Which one should I pick and why?
(I did an experiment, and it shows #1 is better. But I still a little curious about this.)

1 Like

I tried searching with the help of Hugging Chat, but it seems that the 1 format is the best.

If you’re curious, why not take a look at the actual data sets on Hugging Face?
Well, many people process the data just before training the model, so it might be a bit messy at the data set stage…:sweat_smile:


Answer:

When fine-tuning a base model for story writing using the Hugging Face Trainer ecosystem, the recommended approach is to use the first dataset structure: <prompt><special_token><story>. Here’s a structured explanation of why this is the best choice:

  1. Clarity and Focus:

    • The structure is straightforward, with a clear separation between the input prompt and the output story using a special token.
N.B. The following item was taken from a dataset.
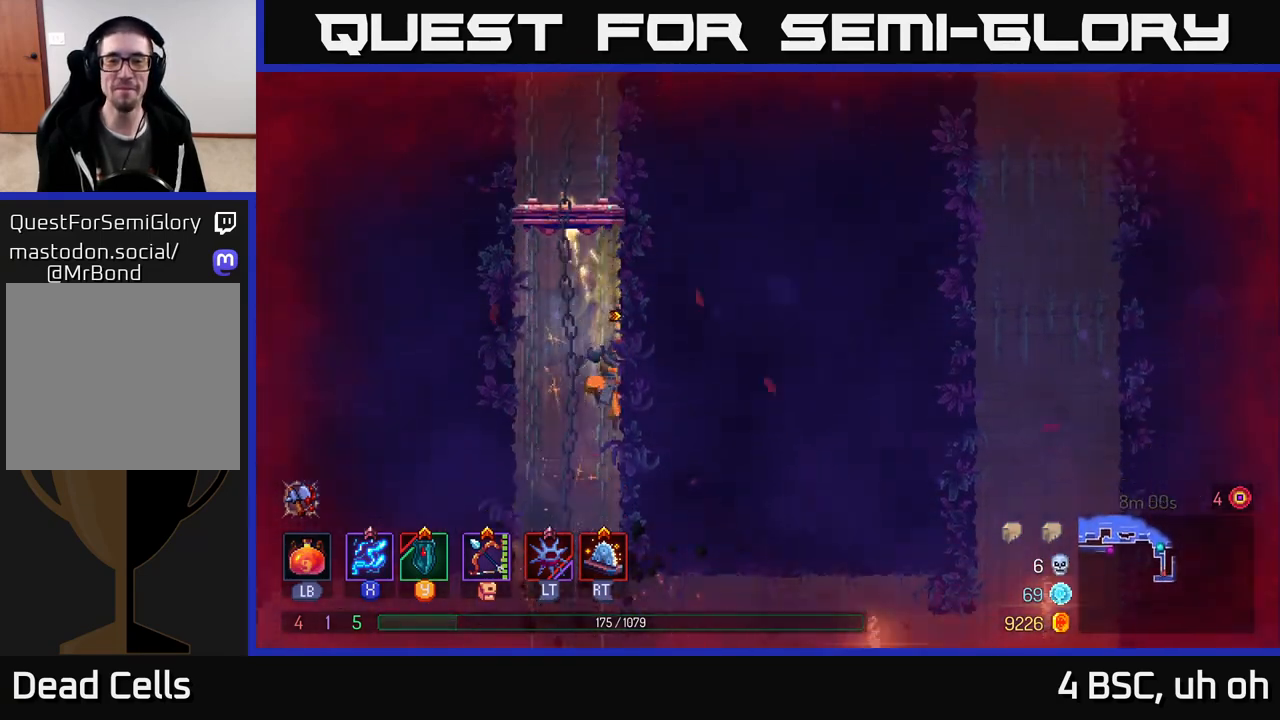
{"buttons": [], "left_stick": "right", "right_stick": "center", "events": [[33, "A", "up"], [167, "left_stick", "right"], [233, "B", "down"], [367, "B", "up"]]}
This simplicity helps the model understand the task without ambiguity.
  2. Efficiency:

    • By avoiding additional instructions, this structure uses the model’s context window more efficiently, which is particularly important for models with limited context capacity.
  3. Alignment with Best Practices:

    • The Hugging Face Trainer ecosystem encourages the use of clear and concise prompts for effective fine-tuning. This approach aligns with these guidelines, enhancing the model’s ability to learn the specific task of story writing.
  4. Single-Purpose Task:

    • Since the fine-tuning is focused solely on story writing, the simplicity of this structure avoids overcomplicating the task, ensuring the model remains attentive to the core objective.
  5. Flexibility for Future Tasks:

    • If the model’s role or task were to expand, the first structure still provides a solid foundation. Additional instructions or roles can be introduced when necessary without undermining the model’s current effectiveness.
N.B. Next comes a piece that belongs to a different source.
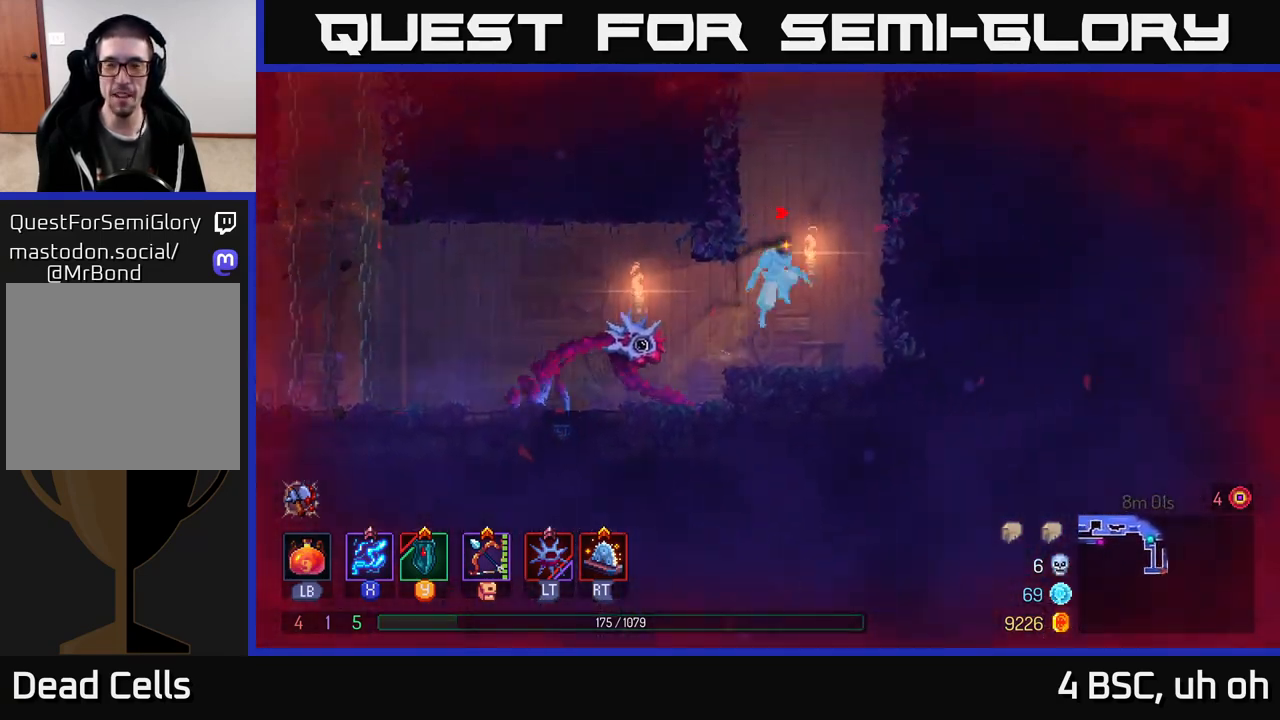
{"buttons": [], "left_stick": "right", "right_stick": "center", "events": [[217, "A", "down"], [400, "A", "up"]]}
In conclusion, the first dataset structure offers the optimal balance of clarity, efficiency, and alignment with best practices for fine-tuning within the Hugging Face Trainer ecosystem, particularly for a focused task like story writing.

Thanks for helping :slight_smile:

The experiment I ran has some bug, so I did some other tests.

Here’s my obersavation and guesses:

  1. I fine-tune Llama-3.1-base 8B on 10k dataset.
  2. On the new experiment, #2 starts with a litter smaller loss, but at the end of training, #1 and #2 has almost the same loss.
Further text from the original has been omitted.